DOCUMENT EXTRACT
══════════

I chose 51 Pegasi b because it is the first exoplanet of an ordinary sort of a star that was reliably discovered.
 
[1806.11234] Survival Function Analysis of Planet Size Distribution with GAIA Data Release 2 Updates
Applying the survival function analysis to the planet radius distribution of the Kepler confirmed/candidate planets, we have identified two natural divisions of planet radius at 4 Earth radii and 10 Earth radii. These divisions place constraints on planet formation and interior structure model. The division at 4 Earth radii separates small exoplanets from large exoplanets above. When combined with the recently-discovered radius gap at 2 Earth radii, it supports the treatment of planets 2-4 Earth radii as a separate group, likely water worlds. For planets around solar-type FGK main-sequence stars, we argue that 2 Earth radii is the separation between water-poor and water-rich planets, and 4 Earth radii is the separation between gas-poor and gas-rich planets. We confirm that the slope of survival function in between 4 and 10 Earth radii to be shallower compared to either ends, indicating a relative paucity of planets in between 4-10 Earth radii, namely, the sub-Saturnian desert there. We name them transitional planets, as they form a bridge between the gas-poor small planets and gas giants. Accordingly, we propose the following classification scheme: (<2 Earth radii) rocky planets, (2-4 Earth radii) water worlds, (4-10 Earth radii) transitional planets, and (>10 Earth radii) gas giants.

══════════

ENTRIES SHOWN
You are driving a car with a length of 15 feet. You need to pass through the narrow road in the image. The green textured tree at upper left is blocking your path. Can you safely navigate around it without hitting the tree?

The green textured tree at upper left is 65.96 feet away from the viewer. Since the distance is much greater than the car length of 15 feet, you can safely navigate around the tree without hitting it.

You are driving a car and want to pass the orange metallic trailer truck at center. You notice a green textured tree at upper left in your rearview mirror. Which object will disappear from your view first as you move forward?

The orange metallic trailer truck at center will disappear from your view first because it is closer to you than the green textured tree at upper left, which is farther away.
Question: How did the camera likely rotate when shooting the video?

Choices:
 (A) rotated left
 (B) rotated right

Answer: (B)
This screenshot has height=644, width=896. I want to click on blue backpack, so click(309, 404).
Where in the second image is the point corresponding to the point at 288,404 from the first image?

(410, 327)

══════════

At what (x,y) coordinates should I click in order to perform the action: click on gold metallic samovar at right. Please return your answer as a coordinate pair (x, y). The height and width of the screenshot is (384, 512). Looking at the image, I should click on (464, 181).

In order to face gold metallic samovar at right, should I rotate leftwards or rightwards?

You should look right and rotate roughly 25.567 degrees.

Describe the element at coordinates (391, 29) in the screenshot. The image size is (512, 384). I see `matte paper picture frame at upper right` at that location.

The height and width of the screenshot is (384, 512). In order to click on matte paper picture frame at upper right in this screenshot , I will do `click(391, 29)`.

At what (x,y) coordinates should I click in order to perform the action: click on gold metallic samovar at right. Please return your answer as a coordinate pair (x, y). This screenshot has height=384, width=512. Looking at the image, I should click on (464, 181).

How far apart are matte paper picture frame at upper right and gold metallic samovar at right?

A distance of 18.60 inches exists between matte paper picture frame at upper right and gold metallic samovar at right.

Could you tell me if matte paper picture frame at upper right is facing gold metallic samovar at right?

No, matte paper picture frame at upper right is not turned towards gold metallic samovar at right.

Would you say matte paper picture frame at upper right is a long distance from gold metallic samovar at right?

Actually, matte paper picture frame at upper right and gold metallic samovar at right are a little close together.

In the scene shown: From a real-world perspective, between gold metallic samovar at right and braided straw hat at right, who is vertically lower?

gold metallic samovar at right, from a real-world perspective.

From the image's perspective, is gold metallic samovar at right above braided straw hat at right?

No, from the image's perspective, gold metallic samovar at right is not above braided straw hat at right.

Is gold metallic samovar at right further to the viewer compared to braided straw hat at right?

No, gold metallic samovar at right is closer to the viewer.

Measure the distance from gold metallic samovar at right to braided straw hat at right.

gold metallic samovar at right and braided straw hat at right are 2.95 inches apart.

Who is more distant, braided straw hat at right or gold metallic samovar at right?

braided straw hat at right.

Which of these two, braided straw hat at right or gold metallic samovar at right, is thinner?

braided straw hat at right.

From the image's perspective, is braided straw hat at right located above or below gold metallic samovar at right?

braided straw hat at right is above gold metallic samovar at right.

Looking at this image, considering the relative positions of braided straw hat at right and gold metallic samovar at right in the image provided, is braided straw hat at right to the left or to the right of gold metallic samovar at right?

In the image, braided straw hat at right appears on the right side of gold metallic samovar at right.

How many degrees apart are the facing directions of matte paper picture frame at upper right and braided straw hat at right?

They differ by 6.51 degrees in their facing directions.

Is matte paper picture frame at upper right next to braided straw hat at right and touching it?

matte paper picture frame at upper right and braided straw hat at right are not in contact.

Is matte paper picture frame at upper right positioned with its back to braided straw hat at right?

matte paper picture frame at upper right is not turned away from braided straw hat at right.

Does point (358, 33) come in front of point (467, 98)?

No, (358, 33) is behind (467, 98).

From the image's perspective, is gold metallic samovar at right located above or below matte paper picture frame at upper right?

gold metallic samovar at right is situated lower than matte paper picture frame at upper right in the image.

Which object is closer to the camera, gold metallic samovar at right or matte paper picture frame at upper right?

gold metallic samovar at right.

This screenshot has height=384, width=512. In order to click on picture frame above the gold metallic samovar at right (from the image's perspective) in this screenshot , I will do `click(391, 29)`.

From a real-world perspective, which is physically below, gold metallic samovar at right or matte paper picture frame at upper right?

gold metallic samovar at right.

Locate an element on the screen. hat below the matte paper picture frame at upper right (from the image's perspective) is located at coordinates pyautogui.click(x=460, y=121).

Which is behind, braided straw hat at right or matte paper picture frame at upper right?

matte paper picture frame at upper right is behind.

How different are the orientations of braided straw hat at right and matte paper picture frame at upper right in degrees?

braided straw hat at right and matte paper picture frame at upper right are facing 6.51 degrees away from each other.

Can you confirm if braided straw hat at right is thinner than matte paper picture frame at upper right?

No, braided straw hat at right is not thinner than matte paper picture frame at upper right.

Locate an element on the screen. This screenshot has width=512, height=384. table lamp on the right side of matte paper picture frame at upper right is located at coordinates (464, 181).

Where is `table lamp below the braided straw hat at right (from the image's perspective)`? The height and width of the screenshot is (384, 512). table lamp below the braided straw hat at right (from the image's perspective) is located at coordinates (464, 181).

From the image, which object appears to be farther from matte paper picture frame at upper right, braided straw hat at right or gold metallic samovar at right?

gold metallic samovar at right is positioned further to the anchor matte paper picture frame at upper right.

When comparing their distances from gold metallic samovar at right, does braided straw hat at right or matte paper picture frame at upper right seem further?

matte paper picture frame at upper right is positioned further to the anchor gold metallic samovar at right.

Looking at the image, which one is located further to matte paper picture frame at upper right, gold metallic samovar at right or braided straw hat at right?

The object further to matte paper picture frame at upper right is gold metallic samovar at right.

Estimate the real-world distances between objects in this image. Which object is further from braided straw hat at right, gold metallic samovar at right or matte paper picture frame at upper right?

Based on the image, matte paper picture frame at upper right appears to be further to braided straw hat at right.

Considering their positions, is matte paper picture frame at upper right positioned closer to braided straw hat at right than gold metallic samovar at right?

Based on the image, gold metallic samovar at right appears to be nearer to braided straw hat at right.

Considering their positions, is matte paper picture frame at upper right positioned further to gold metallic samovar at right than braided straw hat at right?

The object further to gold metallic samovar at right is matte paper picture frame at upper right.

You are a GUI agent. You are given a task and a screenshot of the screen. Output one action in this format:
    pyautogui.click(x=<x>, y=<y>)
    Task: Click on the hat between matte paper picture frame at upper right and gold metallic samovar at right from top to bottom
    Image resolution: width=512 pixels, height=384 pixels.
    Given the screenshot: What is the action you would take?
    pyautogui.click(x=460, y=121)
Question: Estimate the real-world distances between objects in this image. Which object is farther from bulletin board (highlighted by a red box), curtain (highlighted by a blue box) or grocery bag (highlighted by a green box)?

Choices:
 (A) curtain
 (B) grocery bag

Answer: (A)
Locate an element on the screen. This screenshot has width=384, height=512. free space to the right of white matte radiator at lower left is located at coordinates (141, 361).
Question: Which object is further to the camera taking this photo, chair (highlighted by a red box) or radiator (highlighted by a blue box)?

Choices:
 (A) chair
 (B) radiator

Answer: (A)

══════════

WHAT TO WORK ON
A. In the planet-size text, why are planets between 4 and 10 Earth radii called transitional planets? Answer in one to three sentences.
B. Continue the planet-size text from its last sentence.

RESULTS IN ORDER
A. They are called transitional planets because they form a bridge between the gas-poor small planets and the gas giants.

B.
GAIA is an astrometric satellite, one for precision measurement of stars' positions. So far, it has made measurements of over a billion stars, measurements that have enabled measuring distances to them with parallaxes. These stars include many of the Kepler-planet stars, and these distances enable improved size estimates for those stars, and thus for their planets.

As to what a survival function is, I will quote the paper:
Definition of Survival Function:
SF (Survival Function) = 1 - CDF (Cumulative Distribution Function) = 1 - Integral of PDF (Probability Density Function)
Differentiate SF, one gets the PDF (Probability Density Function).
Here, it is the number of planets greater than some radius.

With Kepler's observations, enough planets were found to identify kinks in this distribution, kinks that the authors conclude are boundary lines between different kinds of planets.

For reference, the Solar System:

Ceres: 0.0472, Pluto: 0.186, Moon: 0.2724, Mercury: 0.383, Titan 0.404, Ganymede: 0.413, Mars: 0.532, Venus: 0.949, Earth: 1, Neptune: 3.88, Uranus: 4.01, Saturn: 9.45, Jupiter: 11.21

So the Solar System has two planets near the 4-Earth-radius kink, and two planets near the 10-Earth-radius kink.
 
NASA's TESS has found the first-ever ‘ultrahot Neptune’ exoplanet | Science News

It's a missing link between very hot Jupiter-sized planets and very hot Earth-sized ones.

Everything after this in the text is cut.